Можно быть или эмигрантом, или провинциалом, но нельзя быть и тем и другим одновременно, потому что эмигрант до определенной степени — гражданин мира. Лотман был скорее симпатизирующим посторонним, чем просто посторонним: к бытию он относился с симпатией. Для него не было разницы между Францией, Англией, Латинской Америкой или Эстонией. В результате эта его личная специфика стала определяющей позицией всей тартуско-московской школы, и эта позиция позволила добиться многого. Прежде всего — ощущения суверенного достоинства гуманитарной мысли, которая сама себе ценность и смысл. Суверенности по отношению к советской ситуации и достоинства по отношению к мировой.
Это была позиция своего времени. Спокойная дистанция неучастия в обстоятельствах современной жизни, принципиальная равнозначность событий сегодняшних и эпохи формирования балтославянского единства (и то и другое равно интересно как предмет анализа и равно неспособно нас коснуться) — все это хорошо подходило для устойчивой позднесоветской системы. Отчасти виртуальная, макабрическая природа советской устойчивости прекрасно рифмовалась с исследуемыми семиотикой четкими системами древних мифологий — и то и другое было системой самой по себе, не требующей и не допускающей никакого личного участия, и единственно разумным поведением человека был взгляд на это со стороны. Но когда рухнула советская система, нечто изменилось и в воздухе исследования древних мифологий.

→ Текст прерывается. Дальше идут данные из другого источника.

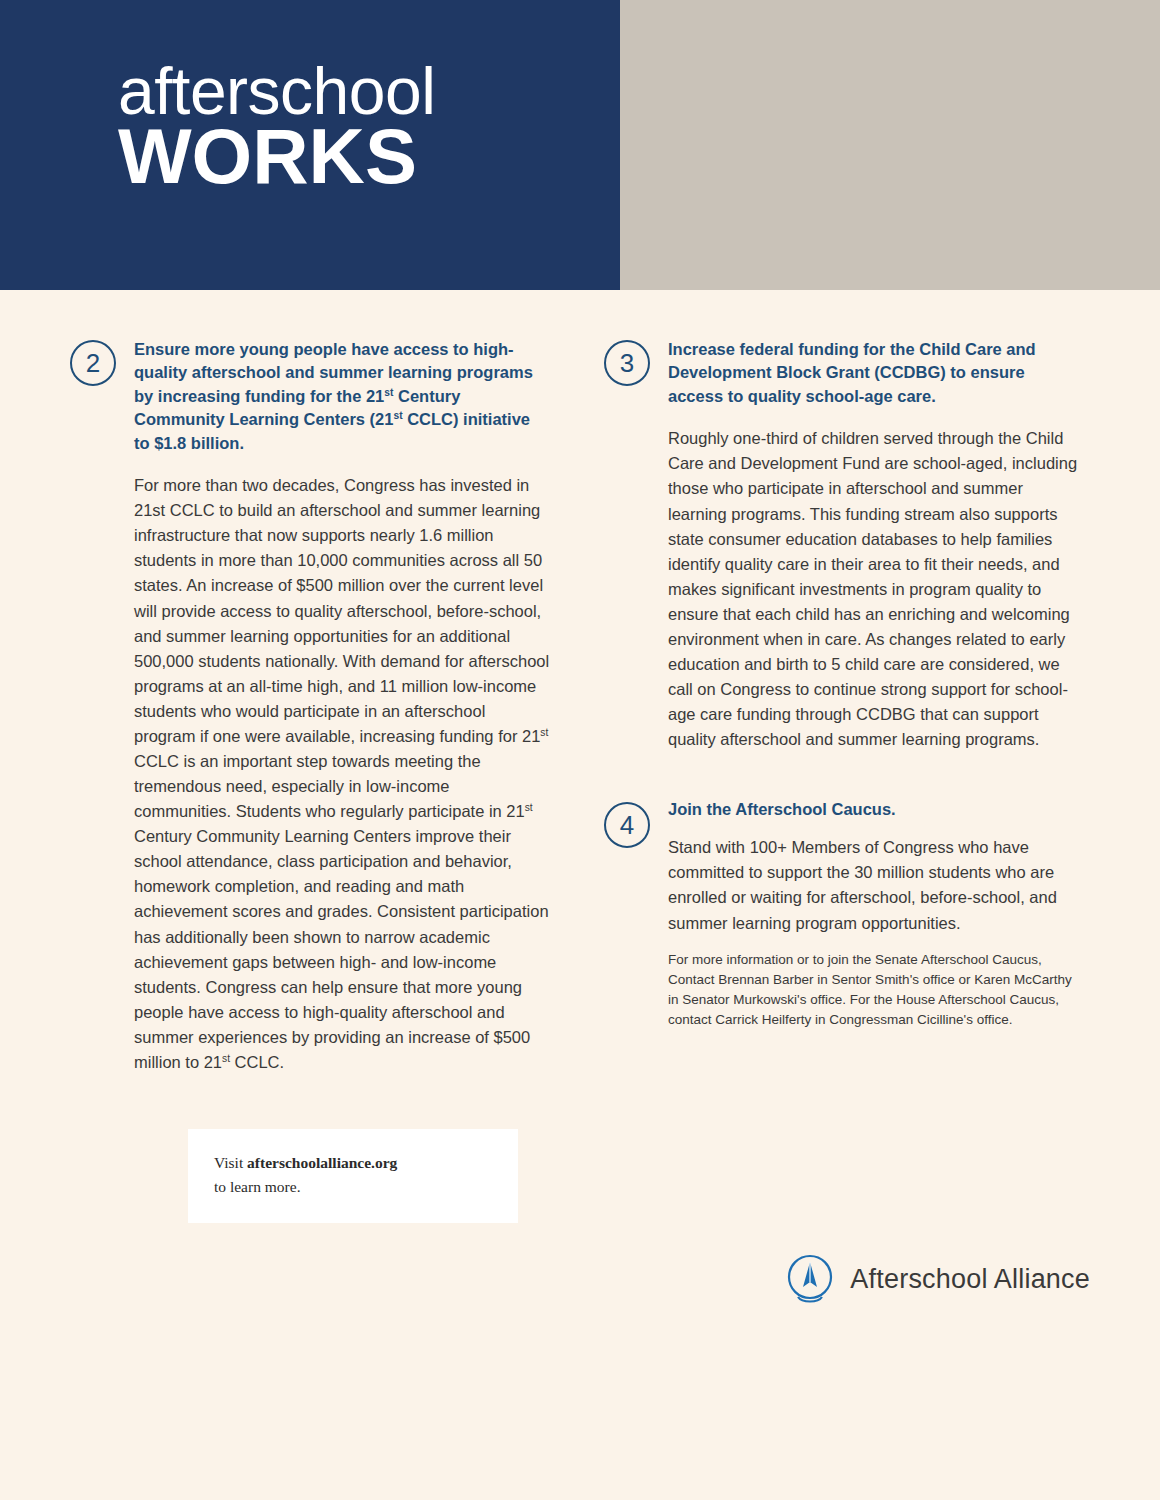afterschool WORKS
2
Ensure more young people have access to high-quality afterschool and summer learning programs by increasing funding for the 21st Century Community Learning Centers (21st CCLC) initiative to $1.8 billion.
For more than two decades, Congress has invested in 21st CCLC to build an afterschool and summer learning infrastructure that now supports nearly 1.6 million students in more than 10,000 communities across all 50 states. An increase of $500 million over the current level will provide access to quality afterschool, before-school, and summer learning opportunities for an additional 500,000 students nationally. With demand for afterschool programs at an all-time high, and 11 million low-income students who would participate in an afterschool program if one were available, increasing funding for 21st CCLC is an important step towards meeting the tremendous need, especially in low-income communities. Students who regularly participate in 21st Century Community Learning Centers improve their school attendance, class participation and behavior, homework completion, and reading and math achievement scores and grades. Consistent participation has additionally been shown to narrow academic achievement gaps between high- and low-income students. Congress can help ensure that more young people have access to high-quality afterschool and summer experiences by providing an increase of $500 million to 21st CCLC.
Visit afterschoolalliance.org
to learn more.
3
Increase federal funding for the Child Care and Development Block Grant (CCDBG) to ensure access to quality school-age care.
Roughly one-third of children served through the Child Care and Development Fund are school-aged, including those who participate in afterschool and summer learning programs. This funding stream also supports state consumer education databases to help families identify quality care in their area to fit their needs, and makes significant investments in program quality to ensure that each child has an enriching and welcoming environment when in care. As changes related to early education and birth to 5 child care are considered, we call on Congress to continue strong support for school-age care funding through CCDBG that can support quality afterschool and summer learning programs.
4
Join the Afterschool Caucus.
Stand with 100+ Members of Congress who have committed to support the 30 million students who are enrolled or waiting for afterschool, before-school, and summer learning program opportunities.
For more information or to join the Senate Afterschool Caucus, Contact Brennan Barber in Sentor Smith's office or Karen McCarthy in Senator Murkowski's office. For the House Afterschool Caucus, contact Carrick Heilferty in Congressman Cicilline's office.
Afterschool Alliance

Лотман был гений, и он, пожалуй, первый — если не единственный — из семиотиков, кто это почувствовал. Его последняя книга, которую он писал (точнее, диктовал) уже очень больным, называется "Культура и взрыв". Там вдруг культура, которая до того представала в трудах семиотиков как жесткая и четко функционирующая система знаков, чем-то напоминающая знаки дорожного движения, предстала как минное поле, где все взрывается, где никакого порядка нет, одни случайности разрывов, высвечивающие твое одиночество. Войну Лотман прошел артиллеристом, и в последней его метафоре культурного пространства вдруг совершенно неожиданно проявился именно этот военный опыт, и оказалось, что он шел по культурам и эпохам как по тому же минному полю, постоянно ожидая "вспышки слева, вспышки справа". Но это не только его личный опыт: в конце 80-х, когда он писал эту книгу, воздух действительно был пропитан взрывом. Он это почувствовал и развернул всю стратегию научных исследований.
Вернее, попытался. Когда он умер, то тартуская школа не смогла пойти за ним по этому пути. Самые известные попытались повторить его ход полувековой давности — отправились в эмиграцию продавать заработанную здесь славу. Остальные не вписались. Теперь русская наука о культуре представляет собой зрелище едва ли не более грустное, чем то послесталинское, из которого Лотман ее реанимировал. Она занята получением государственных грантов на переиздание трудов, написанных и опубликованных с 1960 по 1980 годы. И даже невозможно представить себе, что еще каких-то 30 лет назад здесь был один из главных мировых центров гуманитарной мысли. Вернее, все же не здесь, а в Тарту. Там жил Лотман.